| WHAT THE TASK REQUIRES |
Keyword search on "auto": report each line of the records that contains it.

| INPUT MATERIAL |

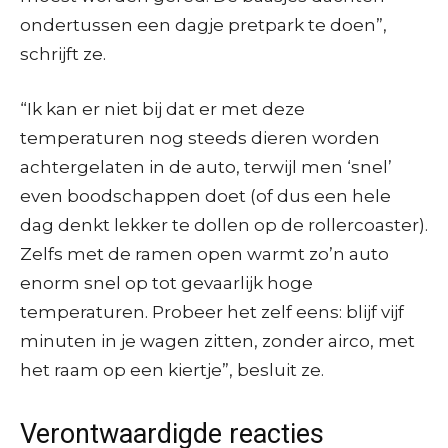
ondertussen een dagje pretpark te doen”,
schrijft ze.
“Ik kan er niet bij dat er met deze
temperaturen nog steeds dieren worden
achtergelaten in de auto, terwijl men ‘snel’
even boodschappen doet (of dus een hele
dag denkt lekker te dollen op de rollercoaster).
Zelfs met de ramen open warmt zo’n auto
enorm snel op tot gevaarlijk hoge
temperaturen. Probeer het zelf eens: blijf vijf
minuten in je wagen zitten, zonder airco, met
het raam op een kiertje”, besluit ze.
Verontwaardigde reacties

| ANSWER TO THIS PROBLEM |
achtergelaten in de auto, terwijl men ‘snel’
Zelfs met de ramen open warmt zo’n auto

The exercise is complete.